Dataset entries
────────────────

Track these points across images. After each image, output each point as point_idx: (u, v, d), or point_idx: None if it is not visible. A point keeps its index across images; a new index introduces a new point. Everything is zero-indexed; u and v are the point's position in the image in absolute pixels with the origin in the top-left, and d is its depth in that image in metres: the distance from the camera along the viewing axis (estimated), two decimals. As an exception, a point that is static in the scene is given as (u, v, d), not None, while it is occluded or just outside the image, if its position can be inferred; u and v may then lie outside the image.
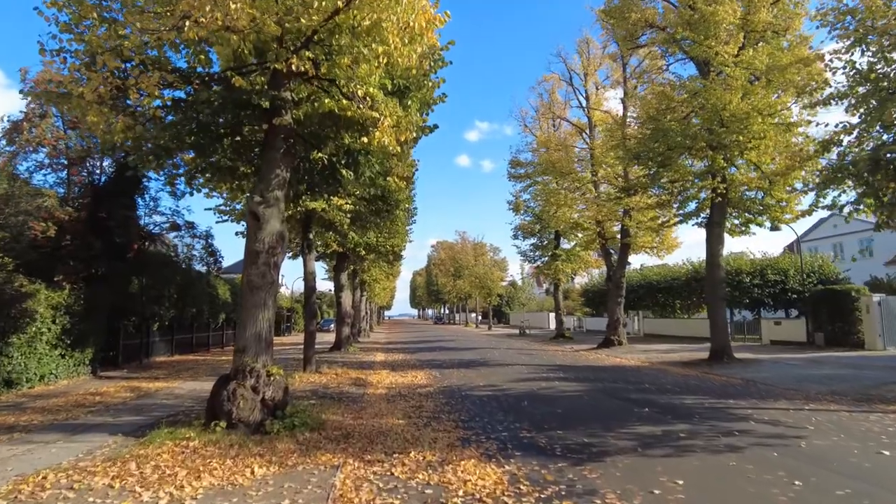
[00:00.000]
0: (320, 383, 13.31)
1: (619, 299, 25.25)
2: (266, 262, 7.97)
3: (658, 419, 8.38)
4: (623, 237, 25.10)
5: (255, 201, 8.08)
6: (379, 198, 14.98)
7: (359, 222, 16.82)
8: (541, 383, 13.05)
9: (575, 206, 27.09)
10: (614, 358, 20.30)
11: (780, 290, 28.47)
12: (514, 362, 18.78)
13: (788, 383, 12.45)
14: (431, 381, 13.91)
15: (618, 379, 13.85)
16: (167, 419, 8.74)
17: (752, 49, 15.61)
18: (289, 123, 8.30)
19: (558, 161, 27.38)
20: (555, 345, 28.86)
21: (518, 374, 15.27)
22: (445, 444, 6.99)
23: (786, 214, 17.75)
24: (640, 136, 19.52)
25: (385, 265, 32.69)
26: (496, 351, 24.51)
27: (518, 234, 35.07)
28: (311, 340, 14.86)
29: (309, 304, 14.82)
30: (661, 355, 20.84)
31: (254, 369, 7.65)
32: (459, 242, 67.11)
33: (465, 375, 15.03)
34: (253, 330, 7.84)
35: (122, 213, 15.68)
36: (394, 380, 14.33)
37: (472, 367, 17.13)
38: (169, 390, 12.68)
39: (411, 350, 25.89)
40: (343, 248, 22.90)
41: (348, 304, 24.45)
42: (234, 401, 7.38)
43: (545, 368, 16.68)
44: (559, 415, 8.94)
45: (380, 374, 15.66)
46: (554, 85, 34.72)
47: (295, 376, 14.09)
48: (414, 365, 18.44)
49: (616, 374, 15.13)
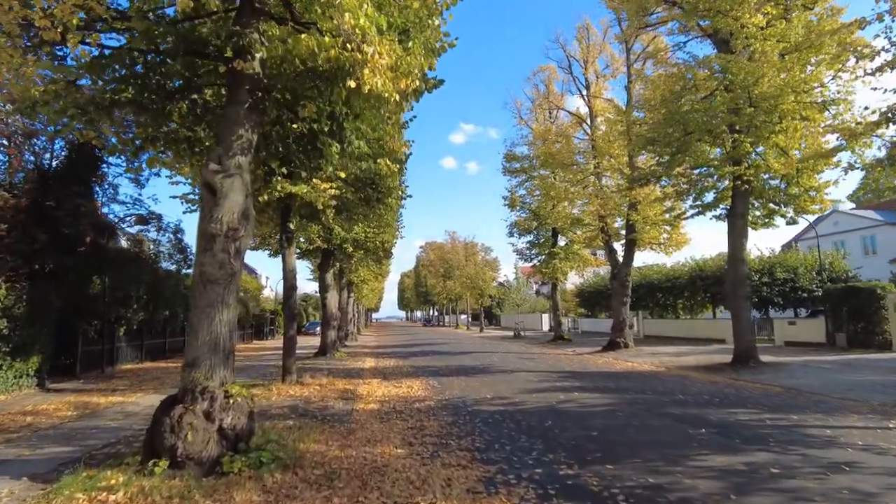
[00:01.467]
0: (302, 397, 11.42)
1: (625, 299, 23.65)
2: (225, 249, 6.11)
3: (726, 445, 6.67)
4: (628, 233, 23.51)
5: (211, 169, 6.23)
6: (368, 183, 13.17)
7: (345, 213, 14.96)
8: (558, 395, 11.30)
9: (576, 200, 25.47)
10: (625, 362, 18.65)
11: (790, 288, 27.11)
12: (517, 368, 17.03)
13: (838, 391, 10.86)
14: (430, 393, 12.10)
15: (643, 388, 12.16)
16: (100, 451, 6.83)
17: (783, 20, 14.08)
18: (255, 71, 6.47)
19: (558, 153, 25.75)
20: (555, 348, 27.18)
21: (527, 382, 13.52)
22: (464, 489, 5.21)
23: (814, 205, 16.25)
24: (651, 122, 17.95)
25: (373, 265, 30.76)
26: (494, 355, 22.75)
27: (513, 231, 33.36)
28: (292, 346, 12.97)
29: (289, 306, 12.93)
30: (674, 359, 19.27)
31: (207, 389, 5.79)
32: (449, 242, 65.36)
33: (467, 385, 13.23)
34: (207, 337, 5.97)
35: (73, 202, 13.62)
36: (387, 391, 12.50)
37: (473, 375, 15.34)
38: (121, 407, 10.71)
39: (403, 355, 24.00)
40: (328, 245, 21.00)
41: (334, 305, 22.53)
42: (180, 431, 5.51)
43: (555, 376, 14.94)
44: (599, 440, 7.18)
45: (370, 383, 13.81)
46: (550, 76, 33.18)
47: (272, 388, 12.20)
48: (408, 372, 16.59)
49: (636, 382, 13.45)
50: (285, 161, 8.54)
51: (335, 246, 20.96)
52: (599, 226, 24.77)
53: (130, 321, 20.49)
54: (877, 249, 37.12)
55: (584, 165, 24.84)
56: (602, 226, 24.80)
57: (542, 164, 27.28)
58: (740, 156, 15.06)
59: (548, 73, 33.35)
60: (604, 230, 24.88)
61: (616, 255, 24.71)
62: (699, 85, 15.68)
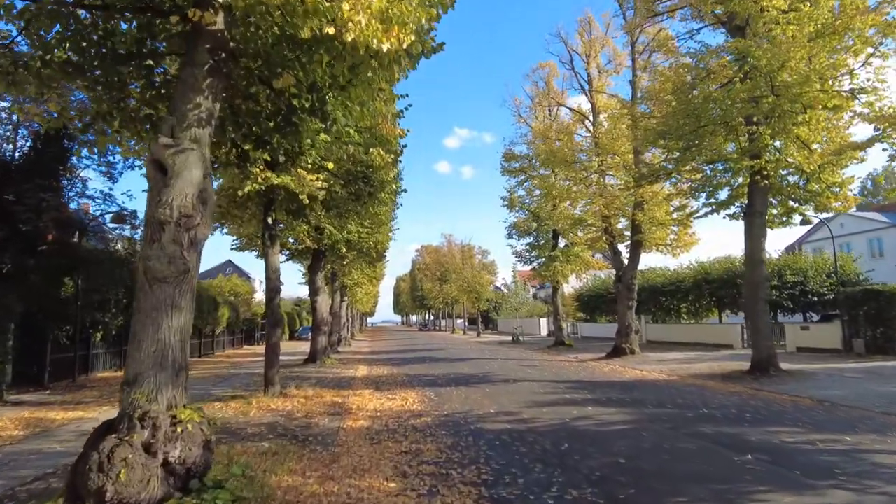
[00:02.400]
0: (284, 411, 10.24)
1: (631, 303, 22.56)
2: (176, 240, 4.95)
3: (786, 478, 5.54)
4: (633, 234, 22.45)
5: (162, 143, 5.07)
6: (360, 177, 12.05)
7: (335, 209, 13.82)
8: (570, 409, 10.15)
9: (578, 200, 24.40)
10: (634, 370, 17.55)
11: (800, 291, 26.11)
12: (520, 377, 15.88)
13: (878, 405, 9.78)
14: (427, 406, 10.93)
15: (661, 401, 11.05)
16: (26, 487, 5.65)
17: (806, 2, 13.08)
18: (218, 28, 5.35)
19: (560, 150, 24.70)
20: (556, 354, 26.05)
21: (533, 394, 12.38)
22: (473, 545, 4.06)
23: (836, 201, 15.23)
24: (660, 115, 16.92)
25: (367, 267, 29.59)
26: (494, 362, 21.61)
27: (512, 233, 32.29)
28: (275, 355, 11.78)
29: (272, 309, 11.76)
30: (684, 366, 18.19)
31: (149, 414, 4.62)
32: (446, 246, 64.26)
33: (467, 397, 12.07)
34: (152, 348, 4.81)
35: (36, 196, 12.42)
36: (379, 404, 11.33)
37: (473, 385, 14.18)
38: (79, 424, 9.48)
39: (398, 362, 22.80)
40: (319, 245, 19.82)
41: (325, 309, 21.33)
42: (111, 469, 4.33)
43: (563, 386, 13.81)
44: (628, 469, 6.03)
45: (361, 395, 12.63)
46: (550, 73, 32.25)
47: (252, 402, 11.01)
48: (403, 382, 15.42)
49: (652, 393, 12.34)
50: (260, 143, 7.38)
51: (326, 246, 19.79)
52: (603, 226, 23.69)
53: (108, 326, 19.25)
54: (884, 252, 36.25)
55: (587, 163, 23.78)
56: (606, 226, 23.73)
57: (542, 163, 26.22)
58: (759, 149, 14.02)
59: (548, 70, 32.42)
60: (607, 231, 23.81)
61: (621, 257, 23.66)
62: (714, 74, 14.64)
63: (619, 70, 27.93)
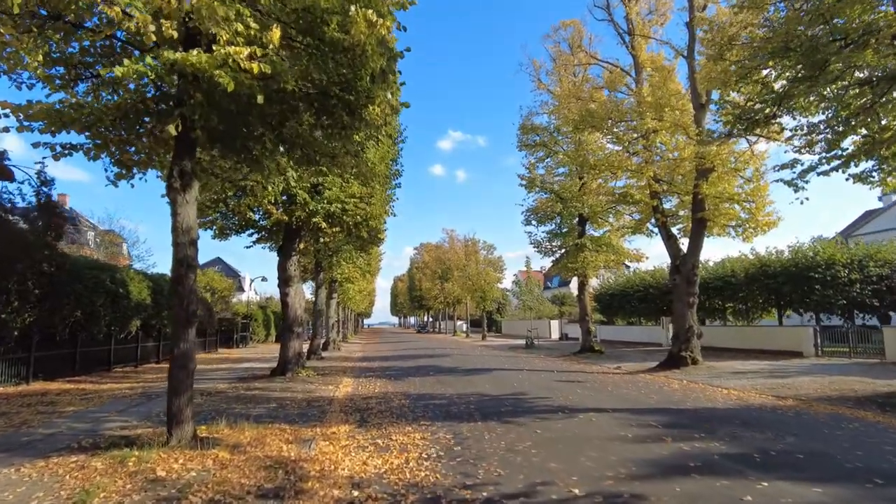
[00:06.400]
0: (176, 485, 5.34)
1: (692, 299, 17.70)
2: None
3: None
4: (695, 211, 17.61)
5: None
6: (332, 66, 7.18)
7: (300, 149, 8.86)
8: (717, 483, 5.27)
9: (622, 171, 19.54)
10: (718, 390, 12.66)
11: (887, 287, 21.32)
12: (575, 404, 10.97)
13: None
14: (446, 469, 6.03)
15: (827, 450, 6.21)
16: None
17: None
18: None
19: (597, 111, 19.83)
20: (589, 363, 21.14)
21: (620, 441, 7.50)
22: None
23: None
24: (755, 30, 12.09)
25: (357, 255, 24.66)
26: (520, 375, 16.71)
27: (531, 218, 27.40)
28: (185, 374, 6.85)
29: (179, 293, 6.75)
30: (779, 382, 13.42)
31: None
32: (447, 242, 59.30)
33: (511, 448, 7.17)
34: None
35: None
36: (360, 462, 6.43)
37: (511, 420, 9.28)
38: None
39: (395, 374, 17.77)
40: (291, 219, 14.94)
41: (299, 304, 16.36)
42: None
43: (653, 421, 8.89)
44: None
45: (334, 440, 7.72)
46: (574, 32, 27.47)
47: (130, 461, 6.10)
48: (401, 410, 10.46)
49: (802, 434, 7.47)
50: None
51: (301, 220, 14.88)
52: (653, 204, 18.83)
53: (6, 325, 14.46)
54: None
55: (634, 125, 18.90)
56: (656, 204, 18.87)
57: (574, 129, 21.32)
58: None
59: (571, 30, 27.63)
60: (657, 209, 18.95)
61: (677, 243, 18.79)
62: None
63: (662, 21, 23.18)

────────────────

Repeat the data word for word. Skip the pictures.

Track these points across images. After each image, output each point as point_idx: (u, v, d), or point_idx: None if it is not visible. A point keeps its index across images; a new index introduces a new point. Everything is zero-indexed; u and v are the point's position in the image in absolute pixels with the origin in the top-left, and d is its depth in that image in metres: the distance from the camera along the viewing axis (estimated), two decimals. As an exception, a point that is static in the scene is given as (u, v, d), not None, while it is occluded or just outside the image, if its position can be inferred; u and v may then lie outside the image.
[00:00.000]
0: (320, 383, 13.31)
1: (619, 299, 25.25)
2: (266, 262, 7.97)
3: (658, 419, 8.38)
4: (623, 237, 25.10)
5: (255, 201, 8.08)
6: (379, 198, 14.98)
7: (359, 222, 16.82)
8: (541, 383, 13.05)
9: (575, 206, 27.09)
10: (614, 358, 20.30)
11: (780, 290, 28.47)
12: (514, 362, 18.78)
13: (788, 383, 12.45)
14: (431, 381, 13.91)
15: (618, 379, 13.85)
16: (167, 419, 8.74)
17: (752, 49, 15.61)
18: (289, 123, 8.30)
19: (558, 161, 27.38)
20: (555, 345, 28.86)
21: (518, 374, 15.27)
22: (445, 444, 6.99)
23: (786, 214, 17.75)
24: (640, 136, 19.52)
25: (385, 265, 32.69)
26: (496, 351, 24.51)
27: (518, 234, 35.07)
28: (311, 340, 14.86)
29: (309, 304, 14.82)
30: (661, 355, 20.84)
31: (254, 369, 7.65)
32: (459, 242, 67.11)
33: (465, 375, 15.03)
34: (253, 330, 7.84)
35: (122, 213, 15.68)
36: (394, 380, 14.33)
37: (472, 367, 17.13)
38: (169, 390, 12.68)
39: (411, 350, 25.89)
40: (343, 248, 22.90)
41: (348, 304, 24.45)
42: (234, 401, 7.38)
43: (545, 368, 16.68)
44: (559, 415, 8.94)
45: (380, 374, 15.66)
46: (554, 85, 34.72)
47: (295, 376, 14.09)
48: (414, 365, 18.44)
49: (616, 374, 15.13)
[00:01.467]
0: (302, 397, 11.42)
1: (625, 299, 23.65)
2: (225, 249, 6.11)
3: (726, 445, 6.67)
4: (628, 233, 23.51)
5: (211, 169, 6.23)
6: (368, 183, 13.17)
7: (345, 213, 14.96)
8: (558, 395, 11.30)
9: (576, 200, 25.47)
10: (625, 362, 18.65)
11: (790, 288, 27.11)
12: (517, 368, 17.03)
13: (838, 391, 10.86)
14: (430, 393, 12.10)
15: (643, 388, 12.16)
16: (100, 451, 6.83)
17: (783, 20, 14.08)
18: (255, 71, 6.47)
19: (558, 153, 25.75)
20: (555, 348, 27.18)
21: (527, 382, 13.52)
22: (464, 489, 5.21)
23: (814, 205, 16.25)
24: (651, 122, 17.95)
25: (373, 265, 30.76)
26: (494, 355, 22.75)
27: (513, 231, 33.36)
28: (292, 346, 12.97)
29: (289, 306, 12.93)
30: (674, 359, 19.27)
31: (207, 389, 5.79)
32: (449, 242, 65.36)
33: (467, 385, 13.23)
34: (207, 337, 5.97)
35: (73, 202, 13.62)
36: (387, 391, 12.50)
37: (473, 375, 15.34)
38: (121, 407, 10.71)
39: (403, 355, 24.00)
40: (328, 245, 21.00)
41: (334, 305, 22.53)
42: (180, 431, 5.51)
43: (555, 376, 14.94)
44: (599, 440, 7.18)
45: (370, 383, 13.81)
46: (550, 76, 33.18)
47: (272, 388, 12.20)
48: (408, 372, 16.59)
49: (636, 382, 13.45)
50: (285, 161, 8.54)
51: (335, 246, 20.96)
52: (599, 226, 24.77)
53: (130, 321, 20.49)
54: (877, 249, 37.12)
55: (584, 165, 24.84)
56: (602, 226, 24.80)
57: (542, 164, 27.28)
58: (740, 156, 15.06)
59: (548, 73, 33.35)
60: (604, 230, 24.88)
61: (616, 255, 24.71)
62: (699, 85, 15.68)
[00:02.400]
0: (284, 411, 10.24)
1: (631, 303, 22.56)
2: (176, 240, 4.95)
3: (786, 478, 5.54)
4: (633, 234, 22.45)
5: (162, 143, 5.07)
6: (360, 177, 12.05)
7: (335, 209, 13.82)
8: (570, 409, 10.15)
9: (578, 200, 24.40)
10: (634, 370, 17.55)
11: (800, 291, 26.11)
12: (520, 377, 15.88)
13: (878, 405, 9.78)
14: (427, 406, 10.93)
15: (661, 401, 11.05)
16: (26, 487, 5.65)
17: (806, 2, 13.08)
18: (218, 28, 5.35)
19: (560, 150, 24.70)
20: (556, 354, 26.05)
21: (533, 394, 12.38)
22: (473, 545, 4.06)
23: (836, 201, 15.23)
24: (660, 115, 16.92)
25: (367, 267, 29.59)
26: (494, 362, 21.61)
27: (512, 233, 32.29)
28: (275, 355, 11.78)
29: (272, 309, 11.76)
30: (684, 366, 18.19)
31: (149, 414, 4.62)
32: (446, 246, 64.26)
33: (467, 397, 12.07)
34: (152, 348, 4.81)
35: (36, 196, 12.42)
36: (379, 404, 11.33)
37: (473, 385, 14.18)
38: (79, 424, 9.48)
39: (398, 362, 22.80)
40: (319, 245, 19.82)
41: (325, 309, 21.33)
42: (111, 469, 4.33)
43: (563, 386, 13.81)
44: (628, 469, 6.03)
45: (361, 395, 12.63)
46: (550, 73, 32.25)
47: (252, 402, 11.01)
48: (403, 382, 15.42)
49: (652, 393, 12.34)
50: (260, 143, 7.38)
51: (326, 246, 19.79)
52: (603, 226, 23.69)
53: (108, 326, 19.25)
54: (884, 252, 36.25)
55: (587, 163, 23.78)
56: (606, 226, 23.73)
57: (542, 163, 26.22)
58: (759, 149, 14.02)
59: (548, 70, 32.42)
60: (607, 231, 23.81)
61: (621, 257, 23.66)
62: (714, 74, 14.64)
63: (619, 70, 27.93)
[00:06.400]
0: (176, 485, 5.34)
1: (692, 299, 17.70)
2: None
3: None
4: (695, 211, 17.61)
5: None
6: (332, 66, 7.18)
7: (300, 149, 8.86)
8: (717, 483, 5.27)
9: (622, 171, 19.54)
10: (718, 390, 12.66)
11: (887, 287, 21.32)
12: (575, 404, 10.97)
13: None
14: (446, 469, 6.03)
15: (827, 450, 6.21)
16: None
17: None
18: None
19: (597, 111, 19.83)
20: (589, 363, 21.14)
21: (620, 441, 7.50)
22: None
23: None
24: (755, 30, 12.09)
25: (357, 255, 24.66)
26: (520, 375, 16.71)
27: (531, 218, 27.40)
28: (185, 374, 6.85)
29: (179, 293, 6.75)
30: (779, 382, 13.42)
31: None
32: (447, 242, 59.30)
33: (511, 448, 7.17)
34: None
35: None
36: (360, 462, 6.43)
37: (511, 420, 9.28)
38: None
39: (395, 374, 17.77)
40: (291, 219, 14.94)
41: (299, 304, 16.36)
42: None
43: (653, 421, 8.89)
44: None
45: (334, 440, 7.72)
46: (574, 32, 27.47)
47: (130, 461, 6.10)
48: (401, 410, 10.46)
49: (802, 434, 7.47)
50: None
51: (301, 220, 14.88)
52: (653, 204, 18.83)
53: (6, 325, 14.46)
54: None
55: (634, 125, 18.90)
56: (656, 204, 18.87)
57: (574, 129, 21.32)
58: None
59: (571, 30, 27.63)
60: (657, 209, 18.95)
61: (677, 243, 18.79)
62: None
63: (662, 21, 23.18)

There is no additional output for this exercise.